À quand Seigneur la réalisation de cette promesse exprimée par Ta sainte mère ?
« Il est intervenu de toute la force de son bras ;
Il a dispersé les hommes à la pensée orgueilleuse ;
Il a jeté les puissants à bas de leurs trônes et il a élevé les humbles ;
Les affamés, il les a comblés de biens et les riches, il les a renvoyés les mains vides. »
Tu as fixé un terme, Seigneur, dans Ta grande sagesse, aux forces du Mal, nous le savons ; prends pitié de notre faiblesse, car nous sommes impatients de voir le grand jour de Ta justice. Ce jour si terrible qui fait trembler Ton ennemi, et que craignent les fils des ténèbres !
Oui, Ô Roi de justice, nous attendons la manifestation de Ta gloire, pour que Tu essuies toute larme, que Tu bannisses à jamais l’iniquité et l’arbitraire.
En attendant, Seigneur, nous savons que dans ton immense bonté, Tu n’oublies pas nos frères affligés et brisés par l’injustice qui les accable!
C’est pourquoi, au nom de Ton Eglise, à qui Tu as confié la mission de prier pour tous les hommes, nous Te demandons de prêter l’oreille à notre supplique ! Toi le compatissant, le Dieu d’amour et de vérité, regardes et soutiens :
– les innocents et toutes les victimes martyrs de l’aveuglement terroriste, tels :
– Lwennas Mâatub assassiné en 1998 ;
– Massinissa des At-Dwala, Massinissa des At-Aysi, Yasin B., Yunes T. et Mmi-s ’Buândas ; Kamel I. et Sadeq n-Sedduq et tous ceux qui sont tombés avec eux, pendant ce printemps noir.
– Les blessés et handicapés à vie tel Hakim B., leurs parents et leurs soutiens.
– Tous ceux qui se sont levés pour la défense de la justice et de la vérité dans les villages et les tribus, tels les gens de T’Kout.
– Les jeunes qui se sont exilés, ceux qui ont tellement souffert qu’ils sont ébranlés à jamais ; tous ceux qui ont été atteints dans leur chair, dans leur dignité, et tous ceux qui ont été trompés et qui ont trempé dans le crime.

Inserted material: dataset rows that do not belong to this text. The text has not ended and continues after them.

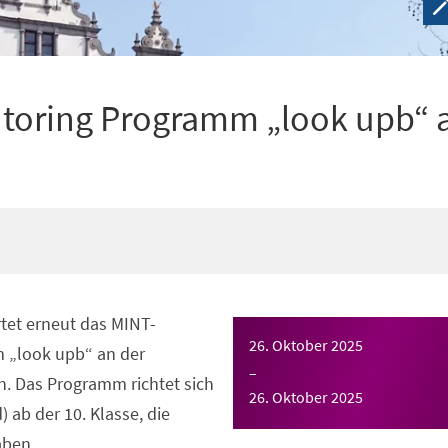
toring Programm „look upb“ 
tet erneut das MINT-
26. Oktober 2025
 „look upb“ an der
–
n. Das Programm richtet sich
26. Oktober 2025
 ab der 10. Klasse, die
aben.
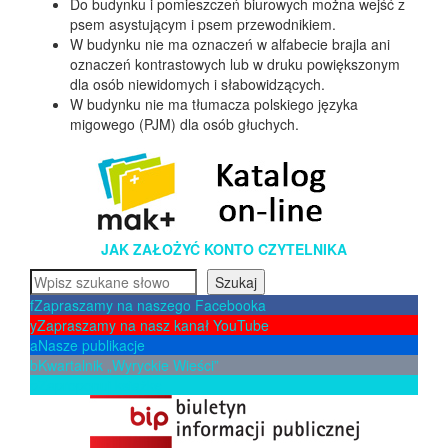
Do budynku i pomieszczeń biurowych można wejść z
psem asystującym i psem przewodnikiem.
W budynku nie ma oznaczeń w alfabecie brajla ani
oznaczeń kontrastowych lub w druku powiększonym
dla osób niewidomych i słabowidzących.
W budynku nie ma tłumacza polskiego języka
migowego (PJM) dla osób głuchych.
JAK ZAŁOŻYĆ KONTO CZYTELNIKA
Szukaj
Szukaj
f
Zapraszamy na naszego Facebooka
y
Zapraszamy na nasz kanał YouTube
a
Nasze publikacje
b
Kwartalnik „Wyryckie Wieści”
p
Zaproponuj książkę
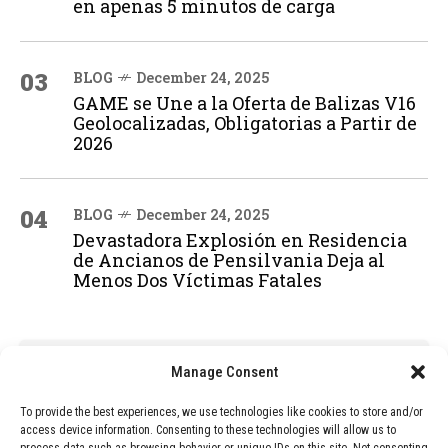
en apenas 5 minutos de carga
03
BLOG
December 24, 2025
GAME se Une a la Oferta de Balizas V16
Geolocalizadas, Obligatorias a Partir de
2026
04
BLOG
December 24, 2025
Devastadora Explosión en Residencia
de Ancianos de Pensilvania Deja al
Menos Dos Víctimas Fatales
ADVERTISEMENT
Manage Consent
To provide the best experiences, we use technologies like cookies to store and/or
access device information. Consenting to these technologies will allow us to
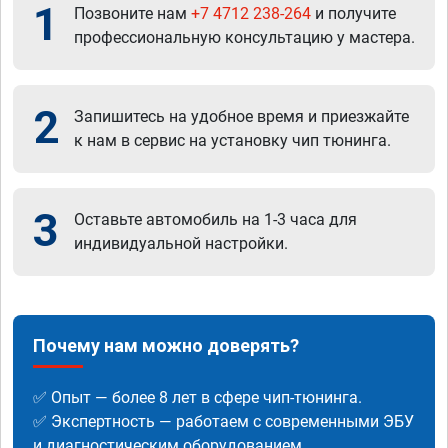
1
Позвоните нам
+7 4712 238-264
и получите
профессиональную консультацию у мастера.
2
Запишитесь на удобное время и приезжайте
к нам в сервис на установку чип тюнинга.
3
Оставьте автомобиль на 1-3 часа для
индивидуальной настройки.
Почему нам можно доверять?
✅ Опыт — более 8 лет в сфере чип-тюнинга.
✅ Экспертность — работаем с современными ЭБУ
и диагностическим оборудованием.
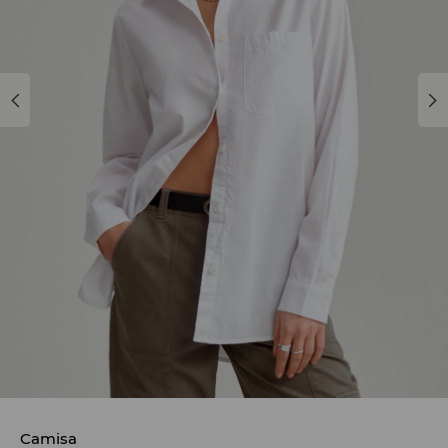
Camisa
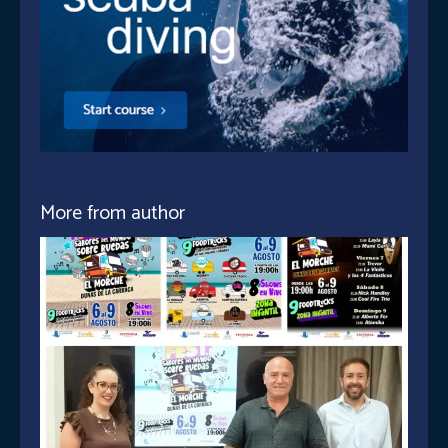
More from author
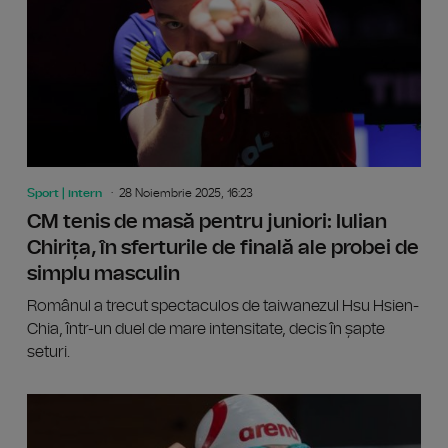
Sport | intern
28 Noiembrie 2025, 16:23
CM tenis de masă pentru juniori: Iulian
Chirița, în sferturile de finală ale probei de
simplu masculin
Românul a trecut spectaculos de taiwanezul Hsu Hsien-
Chia, într-un duel de mare intensitate, decis în șapte
seturi.
Naționa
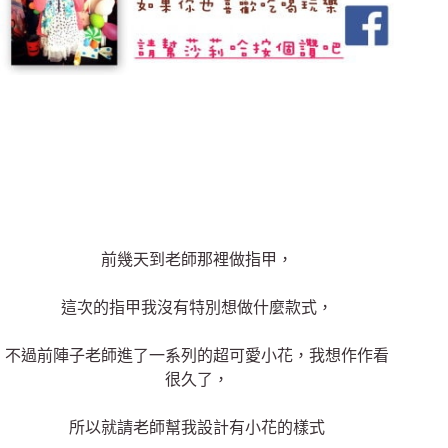
前幾天到老師那裡做指甲，
這次的指甲我沒有特別想做什麼款式，
不過前陣子老師進了一系列的超可愛小花，我想作作看
很久了，
所以就請老師幫我設計有小花的樣式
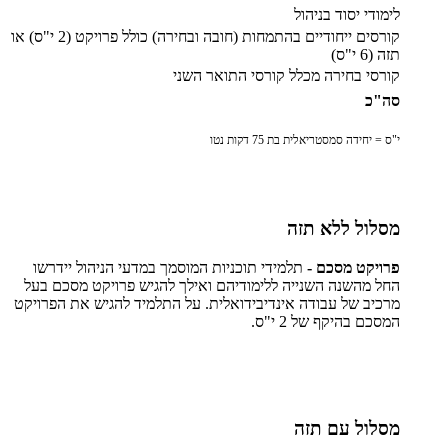
לימודי יסוד בניהול
קורסים ייחודיים בהתמחות (חובה ובחירה) כולל פרויקט (2 י"ס) או
תזה (6 י"ס)
קורסי בחירה מכלל קורסי התואר השני
סה"כ
י"ס = יחידה סמסטריאלית בת 75 דקות נטו
מסלול ללא תזה
פרויקט מסכם -
תלמידי תוכניות המוסמך במדעי הניהול יידרשו
החל מהשנה השנייה ללימודיהם ואילך להגיש פרויקט מסכם בעל
מרכיב של עבודה אינדיבידואלית. על התלמיד להגיש את הפרויקט
המסכם בהיקף של 2 י"ס.
מסלול עם תזה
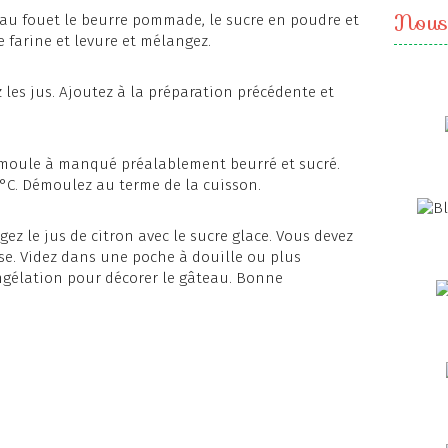
Nous
au fouet le beurre pommade, le sucre en poudre et
e farine et levure et mélangez.
z les jus. Ajoutez à la préparation précédente et
 moule à manqué préalablement beurré et sucré.
°C. Démoulez au terme de la cuisson.
ez le jus de citron avec le sucre glace. Vous devez
se. Videz dans une poche à douille ou plus
gélation pour décorer le gâteau. Bonne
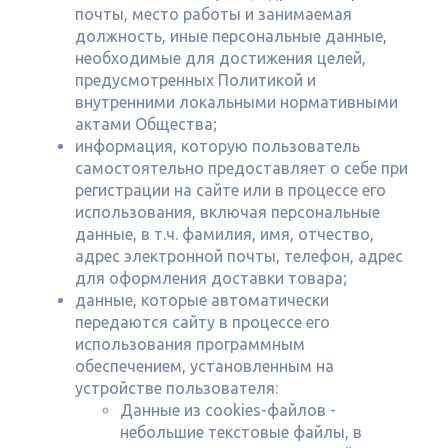
почты, место работы и занимаемая
должность, иные персональные данные,
необходимые для достижения целей,
предусмотренных Политикой и
внутренними локальными нормативными
актами Общества;
информация, которую пользователь
самостоятельно предоставляет о себе при
регистрации на сайте или в процессе его
использования, включая персональные
данные, в т.ч. фамилия, имя, отчество,
адрес электронной почты, телефон, адрес
для оформления доставки товара;
данные, которые автоматически
передаются сайту в процессе его
использования программным
обеспечением, установленным на
устройстве пользователя:
Данные из cookies-файлов -
небольшие текстовые файлы, в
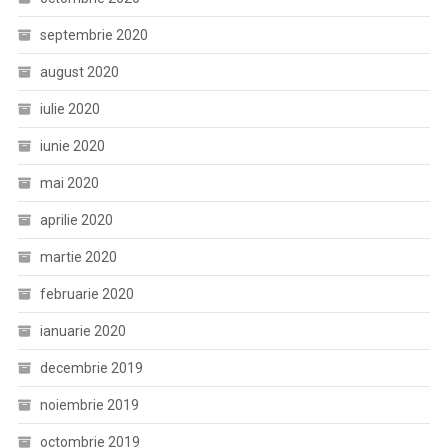
septembrie 2020
august 2020
iulie 2020
iunie 2020
mai 2020
aprilie 2020
martie 2020
februarie 2020
ianuarie 2020
decembrie 2019
noiembrie 2019
octombrie 2019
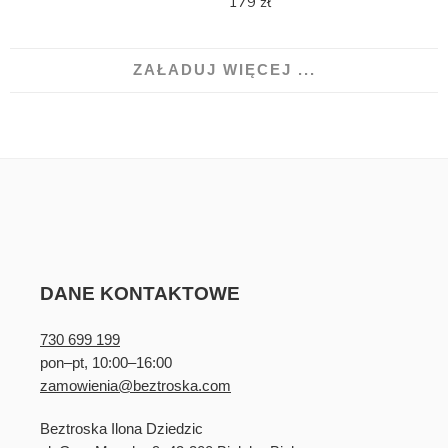
179
zł
ZAŁADUJ WIĘCEJ ...
DANE KONTAKTOWE
730 699 199
pon–pt, 10:00–16:00
zamowienia@beztroska.com
Beztroska Ilona Dziedzic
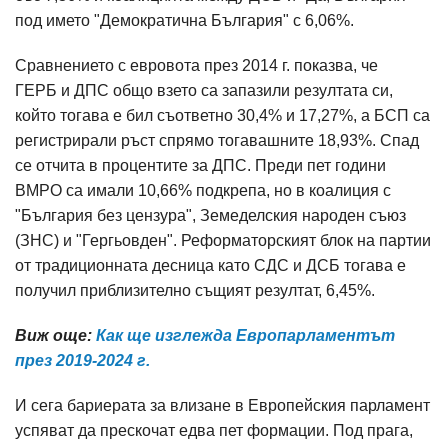
под името "Демократична България" с 6,06%.
Сравнението с евровота през 2014 г. показва, че
ГЕРБ и ДПС общо взето са запазили резултата си,
който тогава е бил съответно 30,4% и 17,27%, а БСП са
регистрирали ръст спрямо тогавашните 18,93%. Спад
се отчита в процентите за ДПС. Преди пет години
ВМРО са имали 10,66% подкрепа, но в коалиция с
"България без цензура", Земеделския народен съюз
(ЗНС) и "Гергьовден". Реформаторският блок на партии
от традиционната десница като СДС и ДСБ тогава е
получил приблизително същият резултат, 6,45%.
Виж още:
Как ще изглежда Европарламентът
през 2019-2024 г.
И сега бариерата за влизане в Европейския парламент
успяват да прескочат едва пет формации. Под прага,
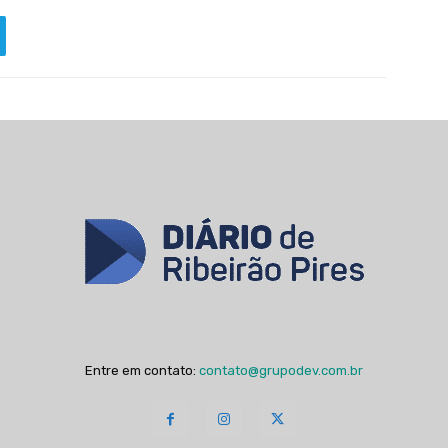
Entre em contato:
contato@grupodev.com.br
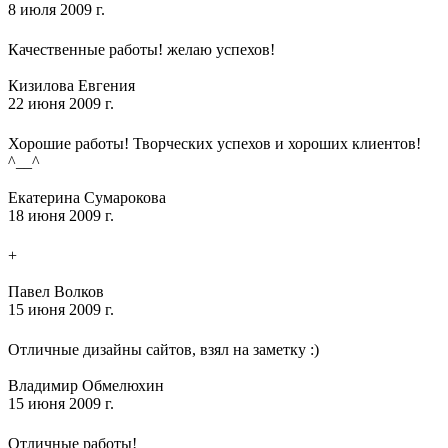
8 июля 2009 г.
Качественные работы! желаю успехов!
Кизилова Евгения
22 июня 2009 г.
Хорошие работы! Творческих успехов и хороших клиентов!
^__^
Екатерина Сумарокова
18 июня 2009 г.
+
Павел Волков
15 июня 2009 г.
Отличные дизайны сайтов, взял на заметку :)
Владимир Обмелюхин
15 июня 2009 г.
Отличные работы!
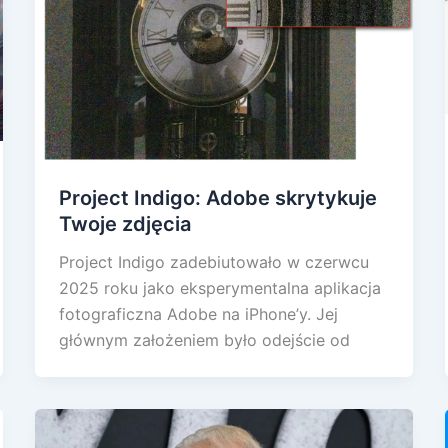
Project Indigo: Adobe skrytykuje
Twoje zdjęcia
Project Indigo zadebiutowało w czerwcu
2025 roku jako eksperymentalna aplikacja
fotograficzna Adobe na iPhone’y. Jej
głównym założeniem było odejście od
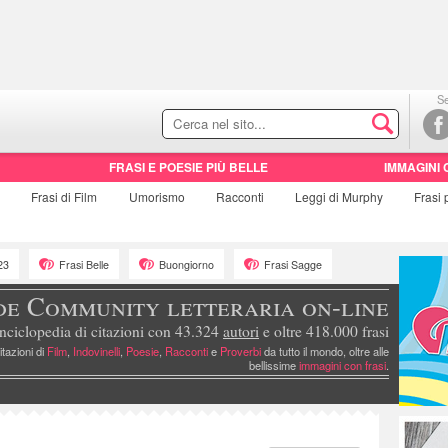
Se
FRASI E POESIE PIÙ BELLE
IMMAGINI 
e
Frasi di
Film
Umorismo
Racconti
Leggi di Murphy
Frasi
23
Frasi Belle
Buongiorno
Frasi Sagge
de Community letteraria on-line
nciclopedia di citazioni con 43.324
autori
e oltre 418.000 frasi
itazioni di
Film
,
Indovinelli
,
Poesie
,
Racconti
e
Proverbi
da tutto il mondo, oltre alle
bellissime
immagini con frasi
.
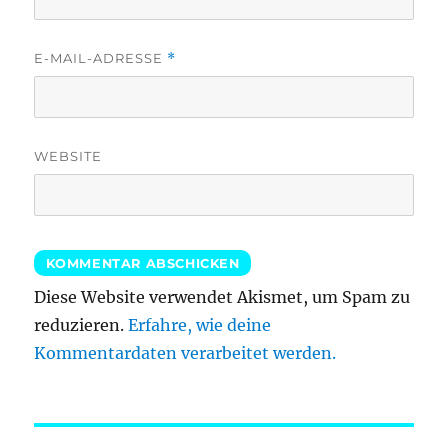
E-MAIL-ADRESSE
*
WEBSITE
Diese Website verwendet Akismet, um Spam zu
reduzieren.
Erfahre, wie deine
Kommentardaten verarbeitet werden.
Beitragsnavigation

– Nos frères chrétiens ou qui aspirent à l’être, vivant en Algérie.
– Les femmes et les étrangers.
– Les Kabyles et tous les Algériens sincèremment épris de justice et de paix.
Prends pitié enfin des politiques et des gens au pouvoir, responsables directement ou indirectement, tel le président Butfliqa, afin qu’ils reconnaissent leurs torts et Te demandent pardon, évitant ainsi, s’il n’est pas trop tard, de subir Ton courroux.
Dieu bon et miséricordieux, ce sont aussi Tes enfants, et Toi seul les aimes et connais le danger qu’ils courent s’ils ne se repentent pas.
Sauves nous Seigneur des griffes de notre accusateur, pardonnes nous au nom de Jésus Christ, Ton Fils bien aimé, car nous n’avons pas suffisamment prié, et nous n’avons pas rejeté et combattu assez le mal, lorsque nos frères souffraient. Aides nous à dénoncer toujours toutes les injustices dont nous sommes témoins.
Gloire au Père et au Fils et au Saint Esprit, le seul Dieu, pour les siècles des siècles !
Amen.
Le 20 avril 2006.
N.B. Sous la photo representant le chantre kabyle, Maâtub Lwennas, il y a cette phrase tirée d’une de ses chansons:
“Si vous êtes joyeux, je suis aussi dans la joie, si vous êtes dans la peine, je la partage avec vous!”